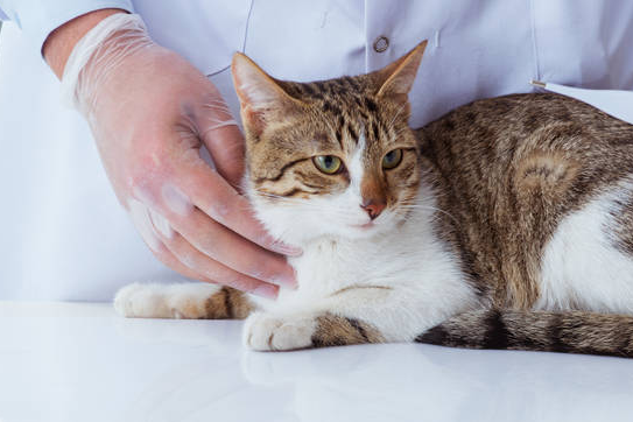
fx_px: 2321
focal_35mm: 132
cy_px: 277
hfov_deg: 15.5
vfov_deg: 10.4
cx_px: 348
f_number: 4
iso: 125
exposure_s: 1/100
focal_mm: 70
========================================================================
:: WHAT THE TASK REQUIRES ::
All lines from the one containing "focal_35mm: 132" through the last line of the data must be set down exactly. No other lines belong in the answer.

:: TASK RESULT ::
focal_35mm: 132
cy_px: 277
hfov_deg: 15.5
vfov_deg: 10.4
cx_px: 348
f_number: 4
iso: 125
exposure_s: 1/100
focal_mm: 70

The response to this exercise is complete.